The Buros Center comprises three distinct units that provide unique products and services for the testing and assessment community. The Test Reviews and Information unit publishes three reference volume series — Mental Measurements Yearbook, Tests in Print, and Pruebas Publicadas en Español: An Index of Spanish Tests in Print — that appraise commercially available tests. The Psychometric Consulting unit offers consultation services that assist proprietary testing programs in improving the quality of their programs and validity of results. The Psychometric Consulting unit also offers auditing and accreditation services for licensure and certification tests. The Assessment Literacy unit develops programming and collaborative research to deepen understanding of testing and assessment practices.

==History==
Oscar Krisen Buros (1905–1978) was a professor of measurement and statistics in the Rutgers Graduate School of Education when he published a comprehensive review of psychological tests in 1938, the Mental Measurements Yearbook (MMY). It has been updated regularly since, with the twenty-first edition published in 2021. In a Time profile in 1939, Buros explained he relied on outside experts to provide reviews, using 133 reviewers in the first edition of the MMY, and 245 in the second. His motivation for the project was a belief that nine out of ten published tests were unreliable, and his work sometimes led lawsuit threats from test publishers. Toward the end of Buros's career, he suggested that about half of published tests were worthy of publication.

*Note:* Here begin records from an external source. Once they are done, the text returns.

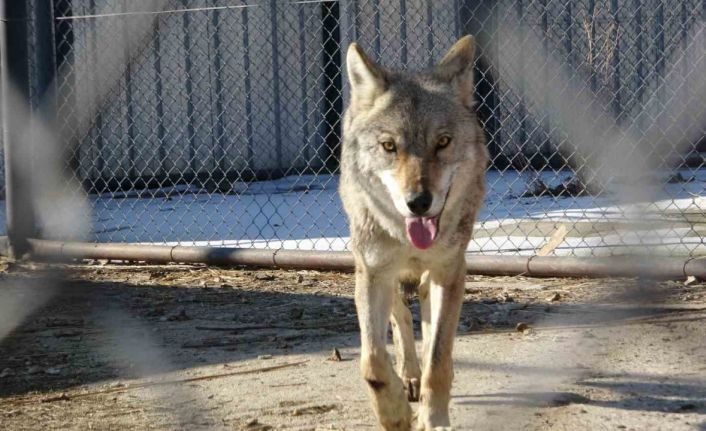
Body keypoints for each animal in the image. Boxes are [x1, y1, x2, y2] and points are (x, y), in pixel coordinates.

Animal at [338, 35, 486, 430]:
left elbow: (439, 360)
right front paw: (395, 414)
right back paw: (408, 376)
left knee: (427, 318)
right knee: (400, 318)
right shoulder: (372, 272)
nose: (419, 202)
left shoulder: (449, 271)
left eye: (443, 142)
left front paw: (433, 420)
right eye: (390, 146)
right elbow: (373, 361)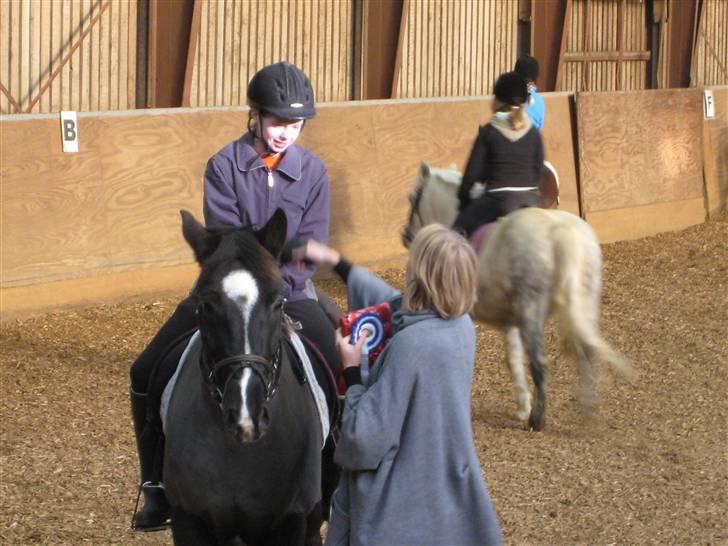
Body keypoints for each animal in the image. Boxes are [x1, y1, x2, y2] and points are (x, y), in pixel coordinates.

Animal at [401, 162, 633, 431]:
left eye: (412, 198)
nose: (406, 235)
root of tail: (562, 233)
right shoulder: (511, 321)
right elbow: (513, 359)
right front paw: (523, 406)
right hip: (583, 303)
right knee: (586, 352)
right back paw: (586, 411)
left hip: (532, 309)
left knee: (540, 363)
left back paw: (538, 421)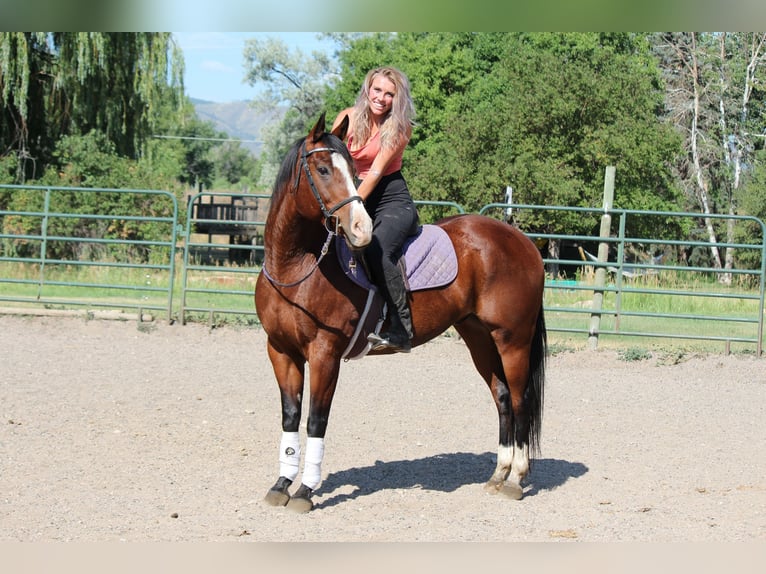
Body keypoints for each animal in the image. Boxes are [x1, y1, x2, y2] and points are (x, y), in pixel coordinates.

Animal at [255, 113, 547, 513]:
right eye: (323, 169)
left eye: (352, 170)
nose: (360, 229)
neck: (296, 270)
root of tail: (523, 242)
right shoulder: (281, 351)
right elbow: (290, 416)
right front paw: (282, 483)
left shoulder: (325, 353)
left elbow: (316, 420)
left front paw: (305, 490)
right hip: (478, 337)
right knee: (502, 397)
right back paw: (498, 474)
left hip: (513, 339)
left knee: (520, 400)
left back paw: (516, 478)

Oscar and his wife Luella published eight MMYs over forty years, and also began publishing a cumulative reference book, Tests in Print, in 1961, and a series of monographs on specialized tests. The MMY has been updated regularly since 1938. Upon his death, the Buros Institute of Mental Measurement moved to the University of Nebraska–Lincoln, where it has remained. It was renamed the Buros Center for Testing in 1994.

==Products and services==
The center's reviews provide detailed information and critical test appraisal, written by independent reviewers with a doctoral-level education in psychometrics. The reviews are available in three publications.

===Mental Measurements Yearbook===

A series of reference books that provide periodic updates covering English language tests that have been published or changed since the prior edition. The first edition was published in 1938 and the most recent, the twenty-first, was published in 2021.

===Tests in Print===
Tests in Print (TIP) is a bibliography of all known commercially available tests currently in print in English. The first volume was published in 1961 and the most recent in 2016.

Many tests listed in TIP are cross-referenced to reviews of tests in the Mental Measurements Yearbook. Tests in Print is a cumulative series – unless a test is out of print or the publisher has chosen not to share test materials for description-writing purposes, listings will be included in each subsequent volume and updated as-needed.

===Pruebas Publicadas en Español: An Index of Spanish Tests in Print===
Pruebas Publicadas en Español: An Index of Spanish Tests in Print (PPE) is a bilingual reference volume to locate information about commercially available tests in Spanish. The first volume was published in 2013. The second edition, which included descriptions of more than 600 tests, was published in 2018. PPE serves as a Spanish-language version of Tests in Print. Test descriptions are provided side-by-side in Spanish and English and include information about population, purpose, country and language of origin, norms, translation/adaptation process, scores, and which components are in Spanish.

Entries in Pruebas Publicadas en Español (PPE) offer descriptions of a wide range of Spanish-language assessments, including those developed entirely in Spanish, those containing only one or two Spanish forms and those providing Spanish administration instructions. Tests come from publishers around the world, including Spain, Mexico, Argentina, Chile, Puerto Rico, the United States, Israel, and the United Kingdom.

===Test Reviews Online===
An online service at the center's website provides brief information on over 4,000 published tests and offers full reviews for purchase and immediate download.

===Academic databases===
The center's test reviews are available from EBSCO Information Services and Ovid Technologies, databases that can be found at many academic libraries.

==Consultation and training==
The Buros Center provides consultation in psychometrics and data analysis. It provides webinars and periodic conferences that can be used for professional continuing education credits. It also publishes professional standards, codes, and guidelines for professional test users.

==Library of Mental Measurements==
The center houses the Oscar K. Buros Library of Mental Measurements, a nearly complete collection of all English language tests published since 1930 available for public use.